C’était il y a trois mois. Ben Smith, journaliste média du New York Times, consacrait un article au phénomène Substack et plus largement à l’économie de la création. On parle ici de la monétisation récurrente des contenus par les créateurs (écrivains, artistes…) eux-mêmes, modèle dont Substack justement, une plateforme qui permet aux auteurs de publier et de monnayer leur texte, est l'un des principaux fleurons aux côtés de Patreon.
Cette start-up propose un circuit court entre un influenceur et sa communauté : celle-ci s’abonne sans engagement pour soutenir son artiste favori. Patreon se rémunère avec une commission de 5% à 12%, le reste de la somme étant versé aux artistes. Si l’économie de la création doit son essor au premier confinement, il serait réducteur d’en faire une simple conséquence de la «stay at home» économie tant ses atouts sont nombreux.
Un socle vieux de plus de deux siècles
L’économie de la création est donc un agrégat qui a pour socle l’économie de l’abonnement. Ce contrat entre un fournisseur et son client pour la mise à disposition régulière d’un produit ou d’un service en échange d’un paiement régulier trouve ses racines au XVIIIe siècle, époque à laquelle Mozart vendait un abonnement à ses concerts dans des magasins de musique locaux.
Depuis, cette économie n’a cessé d’évoluer, à tel point qu’elle est devenue aujourd’hui le moteur des entreprises les plus dynamiques de l’économie mondiale, depuis les poids lourds de la SVOD (Netflix) jusqu’aux mastodontes du cloud computing (AWS, Microsoft Azure).

— Données fournies —

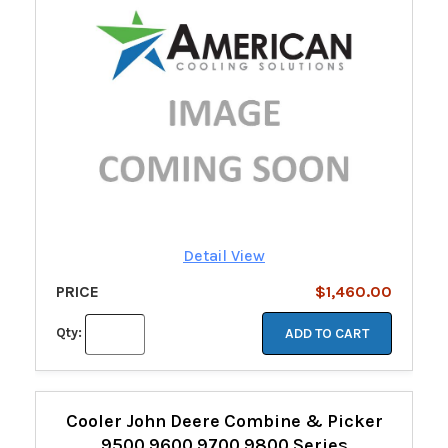
Detail View
PRICE
$1,460.00
Qty:
ADD TO CART
Cooler John Deere Combine & Picker
9500 9600 9700 9800 Series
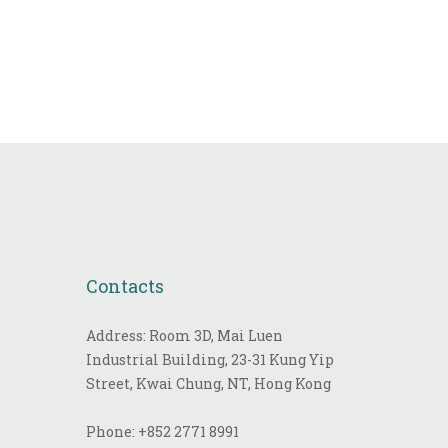
Contacts
Address: Room 3D, Mai Luen
Industrial Building, 23-31 Kung Yip
Street, Kwai Chung, NT, Hong Kong
Phone:
+852 2771 8991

— Consignes —
1 - Recopiez l'extrait sur l'économie de la création depuis « Un socle vieux » jusqu'à « (AWS, Microsoft Azure). ».
2 - Mettez à jour l'ensemble des données en remplaçant « Detail View » par « Vue détaillée », sans rien modifier d'autre. Omettez les images dans votre réponse.
L'extrait et les données ne proviennent pas de la même source.

— Réponses —
1 -
Un socle vieux de plus de deux siècles
L’économie de la création est donc un agrégat qui a pour socle l’économie de l’abonnement. Ce contrat entre un fournisseur et son client pour la mise à disposition régulière d’un produit ou d’un service en échange d’un paiement régulier trouve ses racines au XVIIIe siècle, époque à laquelle Mozart vendait un abonnement à ses concerts dans des magasins de musique locaux.
Depuis, cette économie n’a cessé d’évoluer, à tel point qu’elle est devenue aujourd’hui le moteur des entreprises les plus dynamiques de l’économie mondiale, depuis les poids lourds de la SVOD (Netflix) jusqu’aux mastodontes du cloud computing (AWS, Microsoft Azure).

2 -
Vue détaillée
PRICE
$1,460.00
Qty:
ADD TO CART
Cooler John Deere Combine & Picker
9500 9600 9700 9800 Series
Contacts
Address: Room 3D, Mai Luen
Industrial Building, 23-31 Kung Yip
Street, Kwai Chung, NT, Hong Kong
Phone:
+852 2771 8991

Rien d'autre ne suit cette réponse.